I had thought not, which makes the following article hard to understand (5 January 1890, Chillicothe Morning Constitution, p. 1):
"A Gambler's Complaint
Gainsville, Tex., Jan. 4---Deputy Marshal Swain passed through here with warrants for the arrest of Deputy Marshals Thomas Cadell and Ridenour and Indian Policeman Charles Laflore who are charged with robbery by ex-Deputy Marshal C. J. Foster, who claims that the officers unlawfully took from him two revolvers and broke into his house and took a lot of gambling paraphernalia. The complaint grew out of a recent raid on Foster's gambling house in the Indian Territory by these officers, who were acting under instructions from Indian Agent Bennett."
Gambling was not legal, but there was a heck of a lot of it going on. In the time frame mentioned, the I. P. was raiding gambling establishments up and down the railroads in I. T., shutting 'em down and in some cases burning the equipment used. This arrest looks to me like a response to a complaint of illegal entry and seizure, same as stealing.

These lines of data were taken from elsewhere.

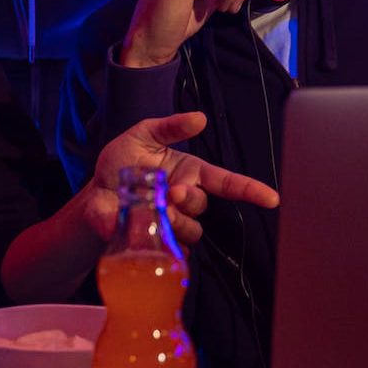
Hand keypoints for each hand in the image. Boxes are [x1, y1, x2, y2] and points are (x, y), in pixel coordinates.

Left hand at [85, 112, 279, 245]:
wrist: (96, 189)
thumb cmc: (122, 159)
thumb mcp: (143, 134)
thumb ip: (170, 127)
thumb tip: (199, 119)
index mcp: (189, 173)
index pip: (227, 183)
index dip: (250, 190)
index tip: (271, 198)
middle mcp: (185, 199)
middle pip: (202, 206)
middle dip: (190, 199)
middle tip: (170, 192)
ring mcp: (172, 221)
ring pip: (189, 230)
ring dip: (173, 221)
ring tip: (149, 208)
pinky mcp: (156, 239)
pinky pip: (171, 249)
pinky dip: (159, 240)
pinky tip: (143, 229)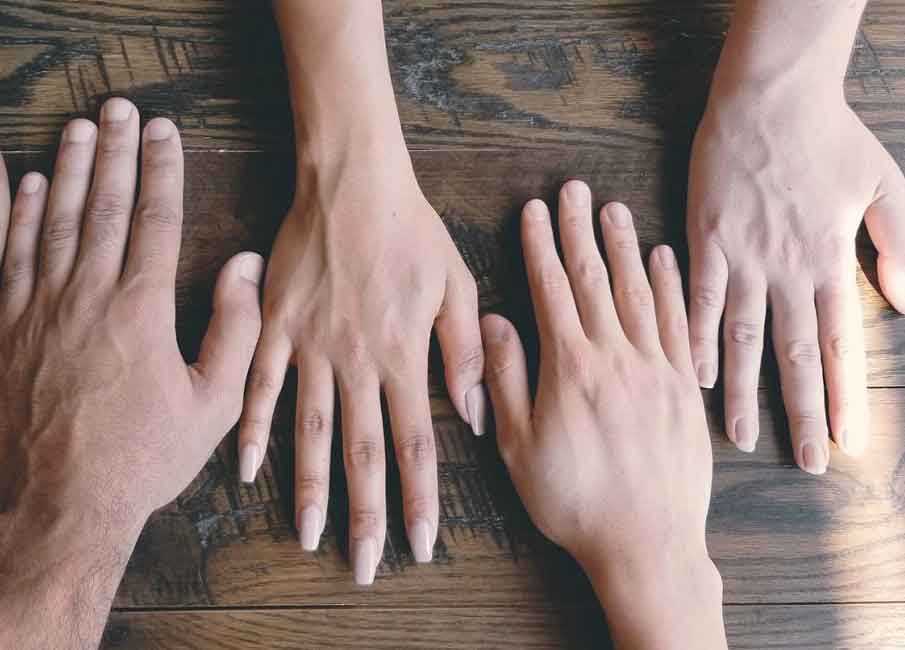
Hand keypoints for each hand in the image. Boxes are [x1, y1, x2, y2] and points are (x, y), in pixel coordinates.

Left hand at [0, 99, 261, 647]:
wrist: (59, 503)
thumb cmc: (142, 457)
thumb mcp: (213, 404)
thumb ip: (236, 330)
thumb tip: (244, 266)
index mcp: (140, 311)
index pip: (154, 221)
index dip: (162, 170)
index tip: (166, 132)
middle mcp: (84, 297)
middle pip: (101, 206)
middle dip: (114, 151)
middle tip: (120, 109)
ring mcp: (35, 308)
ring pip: (52, 220)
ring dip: (66, 168)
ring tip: (78, 127)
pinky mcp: (2, 326)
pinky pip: (2, 252)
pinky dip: (8, 210)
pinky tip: (14, 177)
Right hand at [238, 146, 484, 583]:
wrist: (353, 181)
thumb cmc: (412, 230)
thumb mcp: (456, 284)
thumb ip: (463, 352)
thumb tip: (474, 415)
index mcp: (404, 354)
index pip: (416, 443)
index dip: (419, 498)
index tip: (421, 543)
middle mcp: (357, 360)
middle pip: (363, 451)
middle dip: (367, 513)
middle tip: (365, 564)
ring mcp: (312, 344)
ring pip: (310, 431)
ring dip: (310, 488)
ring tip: (309, 535)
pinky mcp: (276, 324)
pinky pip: (261, 384)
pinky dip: (252, 428)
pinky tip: (247, 469)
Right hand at [482, 182, 724, 648]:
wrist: (647, 543)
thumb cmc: (573, 500)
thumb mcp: (519, 447)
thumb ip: (505, 379)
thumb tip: (494, 322)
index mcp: (570, 367)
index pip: (552, 290)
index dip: (541, 246)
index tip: (535, 210)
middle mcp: (615, 356)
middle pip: (594, 279)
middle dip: (580, 230)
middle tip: (574, 189)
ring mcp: (655, 368)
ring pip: (637, 291)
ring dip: (623, 246)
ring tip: (613, 209)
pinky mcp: (683, 387)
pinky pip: (678, 323)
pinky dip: (670, 285)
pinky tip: (663, 258)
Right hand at [688, 75, 904, 471]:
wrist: (768, 98)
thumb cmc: (826, 136)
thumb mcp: (885, 182)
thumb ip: (902, 242)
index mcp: (829, 260)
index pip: (841, 342)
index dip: (845, 395)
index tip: (849, 442)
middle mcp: (787, 270)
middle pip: (795, 353)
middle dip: (802, 411)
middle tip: (805, 462)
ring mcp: (743, 259)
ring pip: (744, 336)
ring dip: (743, 391)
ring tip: (739, 437)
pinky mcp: (705, 242)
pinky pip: (699, 301)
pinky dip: (696, 339)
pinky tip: (694, 376)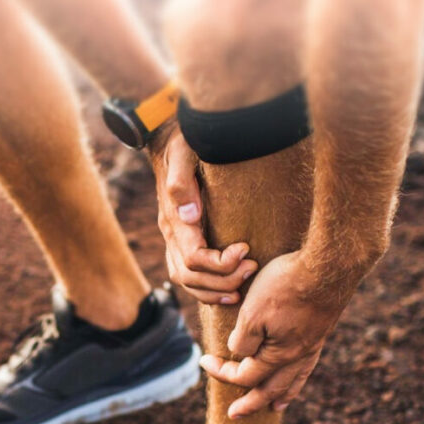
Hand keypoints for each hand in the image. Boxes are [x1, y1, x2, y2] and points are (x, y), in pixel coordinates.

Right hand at [149, 126, 256, 304]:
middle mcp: (171, 233)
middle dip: (223, 279)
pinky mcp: (181, 240)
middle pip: (190, 276)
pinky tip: (229, 289)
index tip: (246, 250)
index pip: (193, 257)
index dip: (220, 263)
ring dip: (215, 290)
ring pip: (186, 281)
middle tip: (253, 267)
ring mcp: (173, 239)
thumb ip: (182, 182)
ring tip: (243, 284)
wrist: (173, 134)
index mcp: (172, 218)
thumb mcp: (184, 151)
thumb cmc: (185, 140)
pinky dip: (207, 290)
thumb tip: (190, 216)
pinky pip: (187, 276)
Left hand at [198, 250, 350, 417]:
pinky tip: (298, 371)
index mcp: (278, 355)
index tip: (204, 361)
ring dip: (280, 395)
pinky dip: (299, 376)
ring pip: (294, 380)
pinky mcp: (321, 331)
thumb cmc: (286, 285)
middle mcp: (298, 356)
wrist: (328, 265)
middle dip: (251, 403)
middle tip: (235, 414)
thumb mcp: (252, 312)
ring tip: (274, 407)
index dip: (221, 372)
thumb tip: (241, 355)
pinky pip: (308, 364)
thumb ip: (244, 340)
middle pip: (271, 389)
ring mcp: (313, 346)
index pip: (245, 375)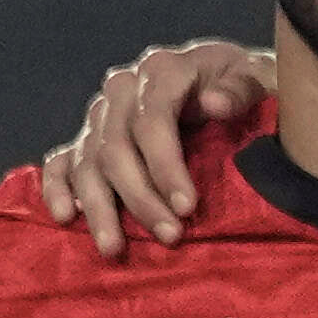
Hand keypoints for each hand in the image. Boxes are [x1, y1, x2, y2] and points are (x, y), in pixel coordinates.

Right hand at [35, 38, 276, 254]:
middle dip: (141, 198)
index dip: (166, 166)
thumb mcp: (260, 77)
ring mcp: (102, 114)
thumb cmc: (248, 87)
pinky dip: (57, 188)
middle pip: (117, 147)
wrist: (230, 81)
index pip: (152, 121)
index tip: (188, 208)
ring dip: (100, 208)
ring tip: (115, 248)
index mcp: (163, 69)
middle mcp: (124, 88)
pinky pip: (61, 161)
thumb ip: (241, 87)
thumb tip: (213, 103)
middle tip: (170, 236)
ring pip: (88, 161)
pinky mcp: (89, 137)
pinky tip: (65, 217)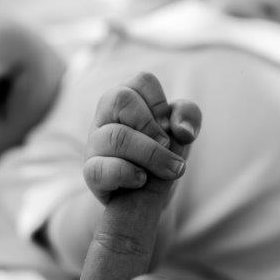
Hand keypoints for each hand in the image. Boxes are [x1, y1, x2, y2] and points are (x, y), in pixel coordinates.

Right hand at [84, 72, 201, 205]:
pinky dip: (128, 174)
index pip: (142, 81)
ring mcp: (94, 144)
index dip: (161, 103)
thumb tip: (182, 131)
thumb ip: (188, 117)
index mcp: (126, 99)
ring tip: (170, 170)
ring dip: (152, 155)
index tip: (167, 126)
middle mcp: (105, 117)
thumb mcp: (181, 132)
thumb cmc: (160, 156)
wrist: (148, 199)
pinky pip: (101, 169)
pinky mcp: (91, 173)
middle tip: (166, 144)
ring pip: (116, 136)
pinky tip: (140, 180)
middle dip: (151, 125)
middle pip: (120, 98)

I came across a specific cite to the gambling question. The Territorial Topic for May 22, 1890, discussing the new congressional act organizing the Indian Territory Courts. Marshal Tom Needles sent his deputies a summary of the Act including specific offenses. Listed under misdemeanors were: Carrying on lotteries or selling lottery tickets and gaming and Keno. These were offences drawn from the laws of Arkansas which were also used by Parker before the 1889 transfer of power to the Oklahoma Territory Court.